- Developer: Minor Key Games
- Publisher: Minor Key Games
- Designer: David Pittman
- Composer: The Home Conversion
- Platforms: Windows, macOS, Linux, SteamOS
- Release: May 20, 2015
- Genre: Stealth game
- Mode: Single-player

= Neon Struct =

2015 video game

NEON STRUCT: Die Augen der Welt (lit. 'NEON STRUCT: The Eyes of the World') is a first-person perspective stealth game developed and published by Minor Key Games for the PC Windows, macOS, and Linux/SteamOS in 2015.

==Gameplay==

Neon Structs gameplay is partially inspired by Deus Ex, with wide areas serving as a way for the player, in a first-person perspective, to complete objectives with some degree of freedom, mainly consisting of breaking into a specific place, obtaining a key item and successfully escaping without getting caught in the process.
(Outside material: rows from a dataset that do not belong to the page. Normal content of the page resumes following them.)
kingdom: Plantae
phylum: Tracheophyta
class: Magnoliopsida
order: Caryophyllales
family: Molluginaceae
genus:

Neon Struct rewards the player more easily with the use of stealth and subterfuge rather than confrontation and brute force, making the first option more achievable.

==Plot==

The first-person perspective is portrayed through the eyes of the protagonist, an ex-federal agent named Jillian Cleary who is being hunted down by her former agency. She, now as a fugitive must find a way to clear his name by performing some clandestine actions and counting on her allies, trustworthy or not.

==Reception==
The game received mixed reviews for an averaged Metacritic score of 63/100. GameSpots Justin Clark described it as "a Super FX chip version of Deus Ex" that "is a testament to the skill involved, but it simply can't help but suffer under the weight of its own ambitions." According to James Cunningham of Hardcore Gamer, Neon Struct "isn't a perfect game, and technically its main gameplay focus of stealth is fairly simplistic," but it "makes up for this by being excellent in many other ways, most notably in the level design and world building." Simon Parkin of Eurogamer lauded this it as a game that "creeps into politically charged themes of surveillance with grace and style" for its "brooding" storyline that makes it "the best kind of science fiction thriller: one dressed in the style of the future, but engaged with the pressing issues of the present."